Given instruction 1: Reproduce the rows verbatim, everything from the line containing "table_cell [704, 151, 777, 176]" down to the line containing "table_cell [999, 126, 1107, 150]", with both of those lines included.

Go Back
best-pineapple-crisp-recipe
Print

Pineapple Crisp

Course Dessert
Cuisine American, Southern
Keyword easy-pineapple-crisp, pineapple-crisp
Prep Time 15 minutes
Cook Time 30 minutes
Total Time 45 minutes
Servings 8 servings
Calories 329kcal
Author Melissa Sperka

Ingredients

  • 4 cup fresh pineapple chunks
  • 1 medium lemon juiced
  • 3 Tbsp brown sugar
  • 2 Tbsp all-purpose flour
  • 1/4 tsp ground ginger
  • Topping:
  • 1/2 cup all-purpose flour
  • 1/4 cup quick cooking oats
  • 1/4 cup brown sugar packed
  • 1/4 cup granulated sugar
  • 6 Tbsp cold butter
  • 1/2 cup sweetened flaked coconut
  • 1/4 cup almond slices or chopped macadamia nuts
  • vanilla ice cream and warm caramel for serving optional

Instructions

  • Preheat the oven to 350°F and spritz a 3 quart casserole with cooking spray.
  • Make the Pineapple: Peel and core the pineapple. In a medium bowl toss the fresh pineapple chunks with the juice of one lemon, 3 Tbsp brown sugar, 2 Tbsp all-purpose flour and 1/4 tsp ground ginger. Pour into the dish.

Given instruction 2: In the pineapple crisp recipe, list each ingredient that the instructions say to toss with the fresh pineapple chunks.

Bounding box annotations:
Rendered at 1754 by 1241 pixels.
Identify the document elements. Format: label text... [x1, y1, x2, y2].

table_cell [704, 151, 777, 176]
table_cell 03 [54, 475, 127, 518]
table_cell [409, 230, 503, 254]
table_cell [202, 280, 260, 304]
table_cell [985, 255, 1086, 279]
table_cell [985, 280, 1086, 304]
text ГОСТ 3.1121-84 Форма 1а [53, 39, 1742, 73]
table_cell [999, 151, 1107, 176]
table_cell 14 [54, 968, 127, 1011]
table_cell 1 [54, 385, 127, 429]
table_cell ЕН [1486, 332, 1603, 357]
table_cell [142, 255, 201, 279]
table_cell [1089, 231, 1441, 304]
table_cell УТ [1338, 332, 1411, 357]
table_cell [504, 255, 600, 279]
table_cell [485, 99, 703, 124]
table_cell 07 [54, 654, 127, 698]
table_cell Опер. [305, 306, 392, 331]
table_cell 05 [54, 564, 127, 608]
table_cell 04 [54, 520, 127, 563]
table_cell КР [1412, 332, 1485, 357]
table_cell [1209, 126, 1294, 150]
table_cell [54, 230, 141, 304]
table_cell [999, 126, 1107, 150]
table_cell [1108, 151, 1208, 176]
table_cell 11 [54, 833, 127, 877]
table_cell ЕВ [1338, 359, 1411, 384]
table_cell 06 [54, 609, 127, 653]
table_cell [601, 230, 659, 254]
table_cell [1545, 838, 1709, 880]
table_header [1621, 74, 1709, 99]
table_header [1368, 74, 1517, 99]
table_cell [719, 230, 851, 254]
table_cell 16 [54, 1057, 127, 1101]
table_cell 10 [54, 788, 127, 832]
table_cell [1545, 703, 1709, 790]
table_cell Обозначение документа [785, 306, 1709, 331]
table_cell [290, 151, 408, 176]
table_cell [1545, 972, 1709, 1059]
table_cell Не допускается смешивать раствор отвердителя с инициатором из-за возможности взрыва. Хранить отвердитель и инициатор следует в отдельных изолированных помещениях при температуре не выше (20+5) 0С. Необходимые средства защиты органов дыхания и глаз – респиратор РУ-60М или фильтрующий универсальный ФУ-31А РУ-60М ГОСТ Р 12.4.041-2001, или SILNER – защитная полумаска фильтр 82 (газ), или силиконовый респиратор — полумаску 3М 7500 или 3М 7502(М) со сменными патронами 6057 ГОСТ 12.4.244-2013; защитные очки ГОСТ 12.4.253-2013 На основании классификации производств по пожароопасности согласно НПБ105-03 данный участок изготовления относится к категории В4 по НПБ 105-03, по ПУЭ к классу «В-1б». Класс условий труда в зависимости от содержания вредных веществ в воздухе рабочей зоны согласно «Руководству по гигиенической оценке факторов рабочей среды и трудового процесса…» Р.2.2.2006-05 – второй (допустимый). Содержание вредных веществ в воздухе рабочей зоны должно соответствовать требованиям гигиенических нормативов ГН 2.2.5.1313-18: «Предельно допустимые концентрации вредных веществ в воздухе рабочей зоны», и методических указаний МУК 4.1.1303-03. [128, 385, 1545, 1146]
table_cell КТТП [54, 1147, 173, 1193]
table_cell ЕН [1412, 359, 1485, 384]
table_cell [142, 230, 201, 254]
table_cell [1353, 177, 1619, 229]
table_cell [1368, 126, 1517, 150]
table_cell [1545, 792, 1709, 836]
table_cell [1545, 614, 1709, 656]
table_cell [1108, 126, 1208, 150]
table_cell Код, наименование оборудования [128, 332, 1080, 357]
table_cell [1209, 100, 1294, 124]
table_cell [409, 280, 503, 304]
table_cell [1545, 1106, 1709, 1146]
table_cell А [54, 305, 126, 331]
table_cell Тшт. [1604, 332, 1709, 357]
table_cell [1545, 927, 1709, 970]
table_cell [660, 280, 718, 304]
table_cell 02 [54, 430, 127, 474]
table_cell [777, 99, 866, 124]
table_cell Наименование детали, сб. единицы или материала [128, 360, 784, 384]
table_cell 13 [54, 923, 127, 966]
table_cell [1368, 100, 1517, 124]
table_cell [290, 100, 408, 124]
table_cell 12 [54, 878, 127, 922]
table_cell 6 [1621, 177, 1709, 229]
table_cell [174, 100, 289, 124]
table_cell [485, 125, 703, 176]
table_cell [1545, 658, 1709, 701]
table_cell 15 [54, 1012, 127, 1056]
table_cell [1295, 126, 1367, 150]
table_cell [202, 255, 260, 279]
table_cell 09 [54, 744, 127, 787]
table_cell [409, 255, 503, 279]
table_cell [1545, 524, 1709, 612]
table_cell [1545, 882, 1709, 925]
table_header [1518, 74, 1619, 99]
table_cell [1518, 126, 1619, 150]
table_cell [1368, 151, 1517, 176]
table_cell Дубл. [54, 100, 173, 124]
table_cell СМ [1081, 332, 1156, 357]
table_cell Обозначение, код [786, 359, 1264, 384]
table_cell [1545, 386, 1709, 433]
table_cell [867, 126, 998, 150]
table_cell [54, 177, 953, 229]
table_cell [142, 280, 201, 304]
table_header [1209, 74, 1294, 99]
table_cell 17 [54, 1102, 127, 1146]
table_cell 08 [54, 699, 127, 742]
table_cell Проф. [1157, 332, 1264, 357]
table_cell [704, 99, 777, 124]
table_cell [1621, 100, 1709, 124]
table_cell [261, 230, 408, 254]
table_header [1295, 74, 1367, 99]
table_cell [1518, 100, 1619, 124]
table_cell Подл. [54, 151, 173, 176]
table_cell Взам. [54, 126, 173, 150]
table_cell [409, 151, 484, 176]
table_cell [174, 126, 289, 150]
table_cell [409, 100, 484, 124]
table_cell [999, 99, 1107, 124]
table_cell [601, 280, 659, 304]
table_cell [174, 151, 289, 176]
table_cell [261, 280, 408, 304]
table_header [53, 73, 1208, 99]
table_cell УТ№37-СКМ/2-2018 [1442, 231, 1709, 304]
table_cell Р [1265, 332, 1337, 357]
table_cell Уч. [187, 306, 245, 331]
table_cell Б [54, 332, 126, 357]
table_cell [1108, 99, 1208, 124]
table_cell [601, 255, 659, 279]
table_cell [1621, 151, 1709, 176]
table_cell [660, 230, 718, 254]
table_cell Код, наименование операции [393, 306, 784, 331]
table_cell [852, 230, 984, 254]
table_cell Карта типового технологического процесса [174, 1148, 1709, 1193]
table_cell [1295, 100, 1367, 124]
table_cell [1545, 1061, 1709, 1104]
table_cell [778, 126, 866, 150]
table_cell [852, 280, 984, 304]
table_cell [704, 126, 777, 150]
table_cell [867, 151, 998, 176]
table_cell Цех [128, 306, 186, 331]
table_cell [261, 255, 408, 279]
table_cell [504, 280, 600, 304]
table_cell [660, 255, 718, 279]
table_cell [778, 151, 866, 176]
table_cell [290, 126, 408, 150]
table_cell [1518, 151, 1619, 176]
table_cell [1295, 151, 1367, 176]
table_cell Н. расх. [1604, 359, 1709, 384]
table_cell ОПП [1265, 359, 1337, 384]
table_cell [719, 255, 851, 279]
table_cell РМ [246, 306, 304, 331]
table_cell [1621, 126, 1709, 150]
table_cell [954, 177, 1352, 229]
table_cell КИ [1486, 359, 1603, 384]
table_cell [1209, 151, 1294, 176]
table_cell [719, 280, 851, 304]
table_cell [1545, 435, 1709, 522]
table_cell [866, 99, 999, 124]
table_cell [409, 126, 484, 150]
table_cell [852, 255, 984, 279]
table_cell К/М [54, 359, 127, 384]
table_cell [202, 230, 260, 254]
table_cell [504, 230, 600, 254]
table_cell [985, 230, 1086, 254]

Solution 1:
table_cell [704, 151, 777, 176]
table_cell 03 [54, 475, 127, 518]
table_cell [409, 230, 503, 254]
table_cell [202, 280, 260, 304]
table_cell [985, 255, 1086, 279]
table_cell [985, 280, 1086, 304]
text ГОСТ 3.1121-84 Форма 1а [53, 39, 1742, 73]
table_cell [999, 151, 1107, 176]
table_cell 14 [54, 968, 127, 1011]
table_cell 1 [54, 385, 127, 429]
table_cell ЕН [1486, 332, 1603, 357]
table_cell [142, 255, 201, 279]
table_cell [1089, 231, 1441, 304]
table_cell УТ [1338, 332, 1411, 357]
table_cell [504, 255, 600, 279]
table_cell [485, 99, 703, 124]
table_cell 07 [54, 654, 127, 698]
table_cell Опер. [305, 306, 392, 331]
table_cell 05 [54, 564, 127, 608]
table_cell 04 [54, 520, 127, 563]
table_cell КР [1412, 332, 1485, 357]
table_cell [1209, 126, 1294, 150]
table_cell [54, 230, 141, 304]
table_cell [999, 126, 1107, 150]

Solution 2:
- juice of one lemon
- 3 Tbsp brown sugar
- 2 Tbsp all-purpose flour
- 1/4 tsp ground ginger